%%

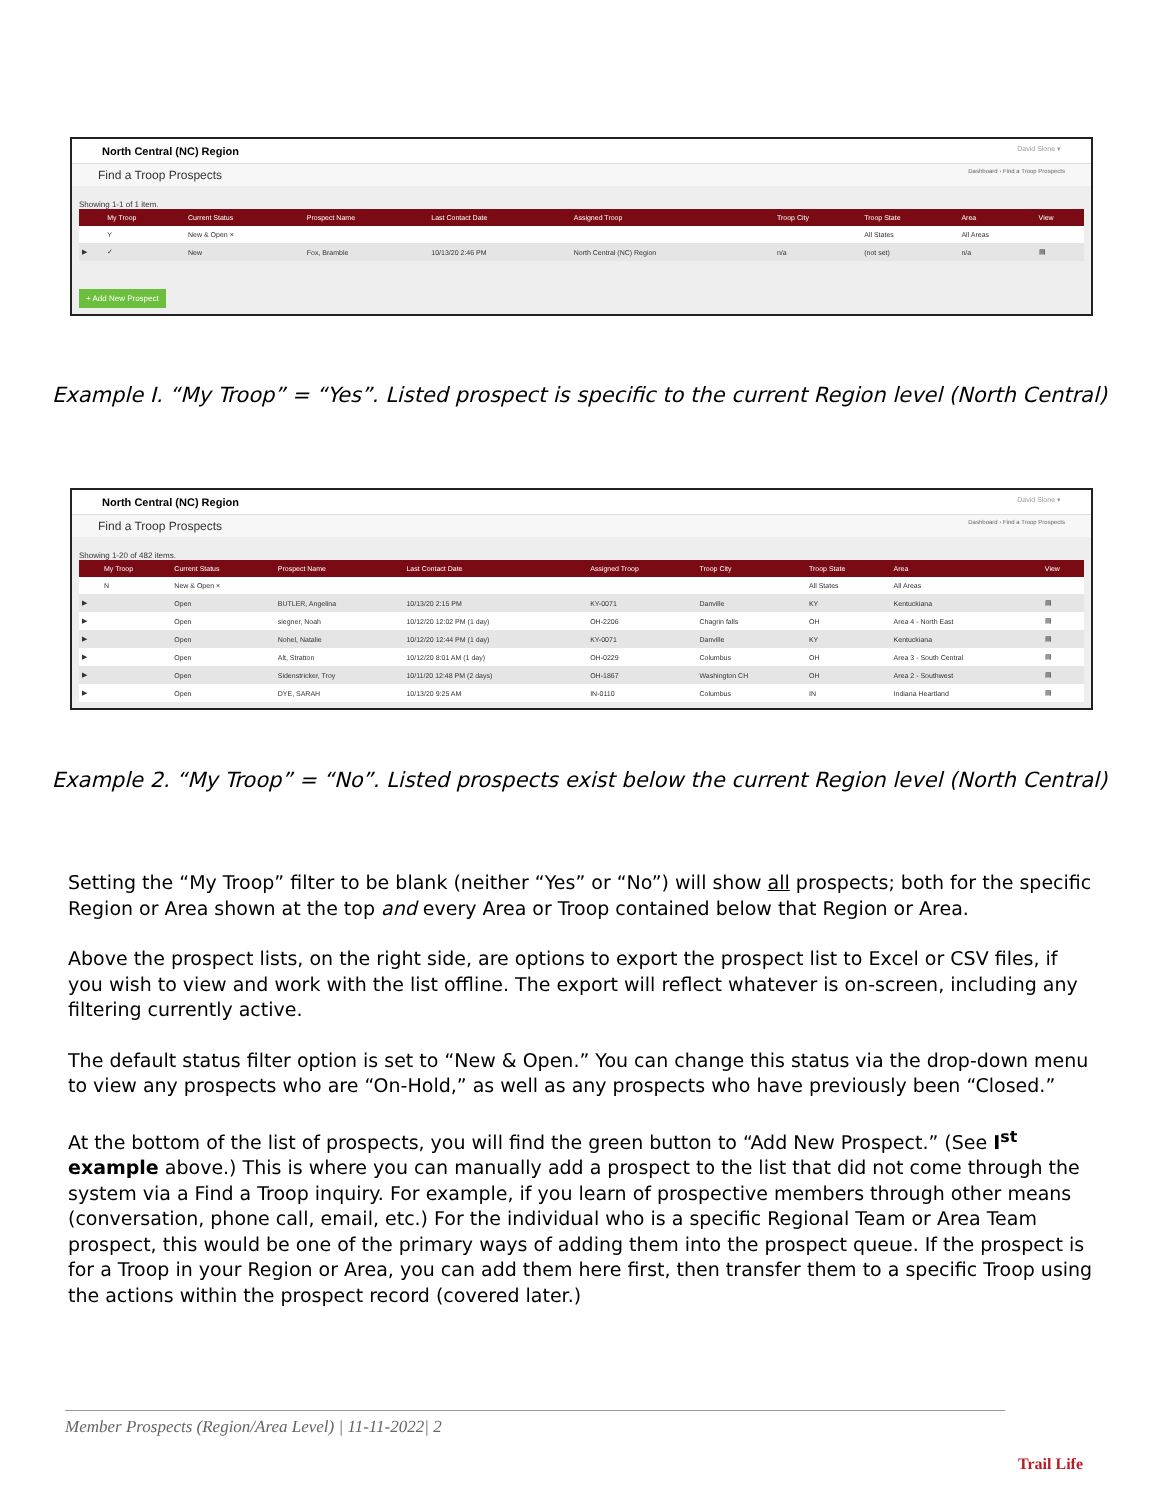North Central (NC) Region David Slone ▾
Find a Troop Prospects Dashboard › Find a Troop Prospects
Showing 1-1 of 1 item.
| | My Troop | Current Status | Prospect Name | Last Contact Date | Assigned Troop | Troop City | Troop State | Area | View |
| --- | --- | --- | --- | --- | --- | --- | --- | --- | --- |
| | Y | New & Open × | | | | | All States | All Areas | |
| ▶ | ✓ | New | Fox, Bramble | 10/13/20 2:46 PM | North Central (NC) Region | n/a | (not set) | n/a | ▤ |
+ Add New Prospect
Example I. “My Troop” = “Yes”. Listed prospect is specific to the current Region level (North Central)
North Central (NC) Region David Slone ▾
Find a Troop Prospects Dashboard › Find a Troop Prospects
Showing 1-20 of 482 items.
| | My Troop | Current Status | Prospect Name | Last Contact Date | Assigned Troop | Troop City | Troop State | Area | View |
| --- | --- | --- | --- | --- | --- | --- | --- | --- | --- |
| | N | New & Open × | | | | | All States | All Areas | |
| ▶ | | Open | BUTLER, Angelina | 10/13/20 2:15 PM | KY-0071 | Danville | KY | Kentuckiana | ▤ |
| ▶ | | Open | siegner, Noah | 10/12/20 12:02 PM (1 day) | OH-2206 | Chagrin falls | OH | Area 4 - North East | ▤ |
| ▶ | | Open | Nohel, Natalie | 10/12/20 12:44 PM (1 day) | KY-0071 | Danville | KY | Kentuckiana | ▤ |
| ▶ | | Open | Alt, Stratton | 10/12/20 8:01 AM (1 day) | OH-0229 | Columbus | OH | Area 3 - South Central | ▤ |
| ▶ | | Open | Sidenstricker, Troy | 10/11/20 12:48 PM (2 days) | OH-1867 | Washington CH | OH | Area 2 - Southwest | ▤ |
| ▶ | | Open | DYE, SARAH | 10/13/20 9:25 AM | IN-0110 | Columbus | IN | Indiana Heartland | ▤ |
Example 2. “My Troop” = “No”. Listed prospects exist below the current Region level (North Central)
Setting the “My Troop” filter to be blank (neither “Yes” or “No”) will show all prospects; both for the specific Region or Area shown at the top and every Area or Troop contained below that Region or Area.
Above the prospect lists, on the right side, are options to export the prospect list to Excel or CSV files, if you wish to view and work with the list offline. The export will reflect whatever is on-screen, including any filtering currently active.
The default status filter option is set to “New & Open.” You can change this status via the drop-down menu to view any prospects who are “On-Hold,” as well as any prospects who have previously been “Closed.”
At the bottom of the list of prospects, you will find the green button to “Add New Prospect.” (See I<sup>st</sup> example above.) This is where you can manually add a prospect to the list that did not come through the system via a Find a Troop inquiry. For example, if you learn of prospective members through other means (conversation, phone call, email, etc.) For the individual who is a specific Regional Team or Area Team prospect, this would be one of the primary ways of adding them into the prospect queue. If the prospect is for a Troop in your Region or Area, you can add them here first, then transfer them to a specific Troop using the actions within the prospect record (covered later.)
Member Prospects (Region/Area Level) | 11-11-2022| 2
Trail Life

%%

**What you need to do**
In the data above, retype exactly and only the lines between the one holding "Nohel, Natalie |" and the one holding "Southwest | ▤ |", inclusive.

**Output of the exercise**
| ▶ | | Open | Nohel, Natalie | 10/12/20 12:44 PM (1 day) | KY-0071 | Danville | KY | Kentuckiana | ▤ |
| ▶ | | Open | Alt, Stratton | 10/12/20 8:01 AM (1 day) | OH-0229 | Columbus | OH | Area 3 - South Central | ▤ |
| ▶ | | Open | Sidenstricker, Troy | 10/11/20 12:48 PM (2 days) | OH-1867 | Washington CH | OH | Area 2 - Southwest | ▤ |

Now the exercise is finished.